(Stored records)
:::

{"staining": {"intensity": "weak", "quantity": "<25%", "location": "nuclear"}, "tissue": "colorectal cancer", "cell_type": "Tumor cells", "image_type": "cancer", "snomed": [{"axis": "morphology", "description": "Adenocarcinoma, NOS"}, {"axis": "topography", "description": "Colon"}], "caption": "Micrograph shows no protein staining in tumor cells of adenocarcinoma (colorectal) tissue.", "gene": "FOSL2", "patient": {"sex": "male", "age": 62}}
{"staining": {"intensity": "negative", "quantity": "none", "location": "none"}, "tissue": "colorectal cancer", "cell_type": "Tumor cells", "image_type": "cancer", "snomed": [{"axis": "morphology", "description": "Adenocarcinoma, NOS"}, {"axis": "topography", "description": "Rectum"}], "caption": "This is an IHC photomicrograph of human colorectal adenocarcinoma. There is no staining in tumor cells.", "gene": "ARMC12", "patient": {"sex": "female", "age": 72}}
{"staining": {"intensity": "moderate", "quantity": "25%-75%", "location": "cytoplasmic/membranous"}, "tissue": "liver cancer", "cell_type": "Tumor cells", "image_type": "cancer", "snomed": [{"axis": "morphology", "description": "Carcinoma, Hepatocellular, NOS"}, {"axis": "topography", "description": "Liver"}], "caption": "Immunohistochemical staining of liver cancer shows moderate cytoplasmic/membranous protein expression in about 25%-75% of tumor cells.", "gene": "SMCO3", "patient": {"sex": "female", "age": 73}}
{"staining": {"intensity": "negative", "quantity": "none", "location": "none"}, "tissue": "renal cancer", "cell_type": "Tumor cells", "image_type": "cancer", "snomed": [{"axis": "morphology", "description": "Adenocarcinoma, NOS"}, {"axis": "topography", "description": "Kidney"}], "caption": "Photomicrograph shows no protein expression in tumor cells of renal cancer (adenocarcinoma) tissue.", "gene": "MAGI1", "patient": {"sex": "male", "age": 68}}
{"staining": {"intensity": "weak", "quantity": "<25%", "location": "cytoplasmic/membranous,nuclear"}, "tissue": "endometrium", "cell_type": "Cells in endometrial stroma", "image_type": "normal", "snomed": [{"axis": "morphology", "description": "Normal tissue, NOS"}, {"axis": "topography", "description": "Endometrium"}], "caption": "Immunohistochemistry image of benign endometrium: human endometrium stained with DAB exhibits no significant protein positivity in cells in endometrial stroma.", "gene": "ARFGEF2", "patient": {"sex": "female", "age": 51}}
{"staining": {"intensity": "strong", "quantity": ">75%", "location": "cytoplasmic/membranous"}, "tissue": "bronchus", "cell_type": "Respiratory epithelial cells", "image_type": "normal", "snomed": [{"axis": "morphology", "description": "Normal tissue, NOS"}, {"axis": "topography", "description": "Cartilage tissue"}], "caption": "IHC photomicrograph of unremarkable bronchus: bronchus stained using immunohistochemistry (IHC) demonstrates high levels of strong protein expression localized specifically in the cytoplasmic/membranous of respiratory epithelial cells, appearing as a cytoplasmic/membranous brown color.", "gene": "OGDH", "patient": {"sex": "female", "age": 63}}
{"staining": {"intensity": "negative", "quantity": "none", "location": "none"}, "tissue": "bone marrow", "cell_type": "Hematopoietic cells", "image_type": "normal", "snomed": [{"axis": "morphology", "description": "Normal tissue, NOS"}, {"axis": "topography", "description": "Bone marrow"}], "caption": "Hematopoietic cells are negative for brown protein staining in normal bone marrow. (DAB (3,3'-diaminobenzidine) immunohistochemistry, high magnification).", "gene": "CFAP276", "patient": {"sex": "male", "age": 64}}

:::

• TO DO:
Output each line of the records above exactly, beginning at the first, and stop once the line containing "no protein expression" has been output.

• TASK RESPONSE:
{"staining": {"intensity": "weak", "quantity": "<25%", "location": "nuclear"}, "tissue": "colorectal cancer", "cell_type": "Tumor cells", "image_type": "cancer", "snomed": [{"axis": "morphology", "description": "Adenocarcinoma, NOS"}, {"axis": "topography", "description": "Colon"}], "caption": "Micrograph shows no protein staining in tumor cells of adenocarcinoma (colorectal) tissue.", "gene": "FOSL2", "patient": {"sex": "male", "age": 62}}
{"staining": {"intensity": "negative", "quantity": "none", "location": "none"}, "tissue": "colorectal cancer", "cell_type": "Tumor cells", "image_type": "cancer", "snomed": [{"axis": "morphology", "description": "Adenocarcinoma, NOS"}, {"axis": "topography", "description": "Rectum"}], "caption": "This is an IHC photomicrograph of human colorectal adenocarcinoma. There is no staining in tumor cells.", "gene": "ARMC12", "patient": {"sex": "female", "age": 72}}
{"staining": {"intensity": "moderate", "quantity": "25%-75%", "location": "cytoplasmic/membranous"}, "tissue": "liver cancer", "cell_type": "Tumor cells", "image_type": "cancer", "snomed": [{"axis": "morphology", "description": "Carcinoma, Hepatocellular, NOS"}, {"axis": "topography", "description": "Liver"}], "caption": "Immunohistochemical staining of liver cancer shows moderate cytoplasmic/membranous protein expression in about 25%-75% of tumor cells.", "gene": "SMCO3", "patient": {"sex": "female", "age": 73}}
{"staining": {"intensity": "negative", "quantity": "none", "location": "none"}, "tissue": "renal cancer", "cell_type": "Tumor cells", "image_type": "cancer", "snomed": [{"axis": "morphology", "description": "Adenocarcinoma, NOS"}, {"axis": "topography", "description": "Kidney"}], "caption": "Photomicrograph shows no protein expression in tumor cells of renal cancer (adenocarcinoma) tissue.", "gene": "MAGI1", "patient": {"sex": "male", "age": 68}}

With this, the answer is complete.